'Which is entirely attributable,' said Madame, 'to the gross misconduct and most improper behaviour of Mr Mantalini.'
'Of me, my essential juice of pineapple!'
'Of you,' returned his wife. 'But I will not allow it. I will not submit to be ruined by the extravagance and profligacy of any man. I call Mr Nickleby to witness the course I intend to pursue with you.'
'Pray don't call me to witness anything, ma'am,' said Ralph. 'Settle it between yourselves, settle it between yourselves.'
'No, but I must beg you as a favour,' said Madame Mantalini, 'to hear me give him notice of what it is my fixed intention to do--my fixed intention, sir,' repeated Madame Mantalini, darting an angry look at her husband.
'Will she call me "Sir"?' cried Mantalini. 'Me who dote upon her with the demdest ardour!

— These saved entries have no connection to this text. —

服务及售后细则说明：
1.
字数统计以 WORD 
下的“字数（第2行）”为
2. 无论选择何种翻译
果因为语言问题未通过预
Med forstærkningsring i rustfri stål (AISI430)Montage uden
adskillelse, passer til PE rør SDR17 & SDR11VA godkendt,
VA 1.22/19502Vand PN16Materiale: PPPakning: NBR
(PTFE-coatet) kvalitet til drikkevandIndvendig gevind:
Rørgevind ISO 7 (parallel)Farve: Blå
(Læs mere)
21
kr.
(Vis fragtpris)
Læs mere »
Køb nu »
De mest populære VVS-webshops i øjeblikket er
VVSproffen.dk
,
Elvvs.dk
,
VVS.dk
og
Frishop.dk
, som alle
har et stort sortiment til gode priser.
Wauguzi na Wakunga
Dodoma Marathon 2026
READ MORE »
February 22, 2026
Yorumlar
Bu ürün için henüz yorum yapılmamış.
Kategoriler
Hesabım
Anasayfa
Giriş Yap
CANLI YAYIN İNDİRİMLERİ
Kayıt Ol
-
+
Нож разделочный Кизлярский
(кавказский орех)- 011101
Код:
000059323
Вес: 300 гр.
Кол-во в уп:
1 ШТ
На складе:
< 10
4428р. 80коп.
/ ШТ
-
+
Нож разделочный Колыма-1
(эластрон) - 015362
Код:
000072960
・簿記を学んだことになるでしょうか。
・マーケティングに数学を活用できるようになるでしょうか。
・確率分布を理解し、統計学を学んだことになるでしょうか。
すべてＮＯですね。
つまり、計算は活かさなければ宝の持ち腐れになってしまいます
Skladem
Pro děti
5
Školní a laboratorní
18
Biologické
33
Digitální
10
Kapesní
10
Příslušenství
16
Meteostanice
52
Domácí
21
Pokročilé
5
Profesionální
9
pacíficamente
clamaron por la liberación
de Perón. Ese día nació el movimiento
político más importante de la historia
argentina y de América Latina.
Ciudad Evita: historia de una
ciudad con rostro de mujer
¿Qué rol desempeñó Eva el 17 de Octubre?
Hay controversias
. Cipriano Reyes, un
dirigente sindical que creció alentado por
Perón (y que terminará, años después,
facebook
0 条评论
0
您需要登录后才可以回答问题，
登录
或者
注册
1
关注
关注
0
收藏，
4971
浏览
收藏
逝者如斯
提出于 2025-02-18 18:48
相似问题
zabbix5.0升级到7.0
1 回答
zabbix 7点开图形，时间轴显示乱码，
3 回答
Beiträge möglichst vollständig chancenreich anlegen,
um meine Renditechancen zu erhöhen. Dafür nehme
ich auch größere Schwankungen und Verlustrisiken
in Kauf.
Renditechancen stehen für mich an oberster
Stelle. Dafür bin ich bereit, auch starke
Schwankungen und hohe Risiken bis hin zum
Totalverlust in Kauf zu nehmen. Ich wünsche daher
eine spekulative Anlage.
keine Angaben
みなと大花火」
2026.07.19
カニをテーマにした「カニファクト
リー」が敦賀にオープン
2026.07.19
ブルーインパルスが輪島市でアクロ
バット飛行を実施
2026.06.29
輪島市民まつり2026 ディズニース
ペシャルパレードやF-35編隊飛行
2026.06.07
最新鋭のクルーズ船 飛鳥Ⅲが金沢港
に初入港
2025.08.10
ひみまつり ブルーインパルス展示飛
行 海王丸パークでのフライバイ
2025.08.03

She, who coils her fascinations round me like a pure angelic rattlesnake! It will be all up with my feelings; she will throw me into a demd state.'
'Don't talk of feelings, sir,' rejoined Madame Mantalini, seating herself, and turning her back upon him. 'You don't consider mine.'
'I do not consider yours, my soul!' exclaimed Mr Mantalini.
'No,' replied his wife.
And notwithstanding various blandishments on the part of Mr Mantalini, Madame Mantalini still said no, and said it too with such determined and resolute ill-temper, that Mr Mantalini was clearly taken aback.
'His extravagance, Mr Nickleby,' said Madame Mantalini, addressing herself to Ralph, who leant against his easy-chair with his hands behind him, and regarded the amiable couple with a smile of the supremest and most unmitigated contempt,--'his extravagance is beyond all bounds.'
'I should scarcely have supposed it,' answered Ralph, sarcastically.
'I assure you, Mr Nickleby, however, that it is,' returned Madame Mantalini. 'It makes me miserable! I am under constant apprehensions, and in constant difficulty. And even this,' said Madame Mantalini, wiping her eyes, 'is not the worst. He took some papers of value out of my desk this morning without asking my permission.'
Mr Mantalini groaned slightly, and buttoned his trousers pocket.
'I am obliged,' continued Madame Mantalini, 'since our late misfortunes, to pay Miss Knag a great deal of money for having her name in the business, and I really cannot afford to encourage him in all his wastefulness. As I have no doubt that he came straight here, Mr Nickleby, to convert the papers I have spoken of, into money, and as you have assisted us very often before, and are very much connected with us in this kind of matters, I wish you to know the determination at which his conduct has compelled me to arrive.'
Mr Mantalini groaned once more from behind his wife's bonnet, and fitting a sovereign into one of his eyes, winked with the other at Ralph. Having achieved this performance with great dexterity, he whipped the coin into his pocket, and groaned again with increased penitence.
'I have made up my mind,' said Madame Mantalini, as tokens of impatience manifested themselves in Ralph's countenance, 'to allowance him.'
'To do that, my joy?' inquired Mr Mantalini, who did not seem to have caught the words.
'To put him,' said Madame Mantalini, looking at Ralph, and prudently abstaining from the slightest glance at her husband, lest his many graces should induce her to falter in her resolution, 'to put him upon a fixed allowance; and I say that if he has a hundred and twenty pounds a year for his clothes and pocket-money, he may consider himself a very fortunate man.'
Mr Mantalini waited, with much decorum, to hear the amount of the proposed stipend, but when it reached his ears, he cast his hat and cane upon the floor, and drawing out his pocket-handkerchief, gave vent to his feelings in a dismal moan.
'Demnition!' cried Mr Mantalini, suddenly skipping out of his chair, and as suddenly skipping into it again, to the great discomposure of his lady's nerves. 'But no. It is a demd horrid dream. It is not reality. No!'
Comforting himself with this assurance, Mr Mantalini closed his eyes and waited patiently till such time as he should wake up.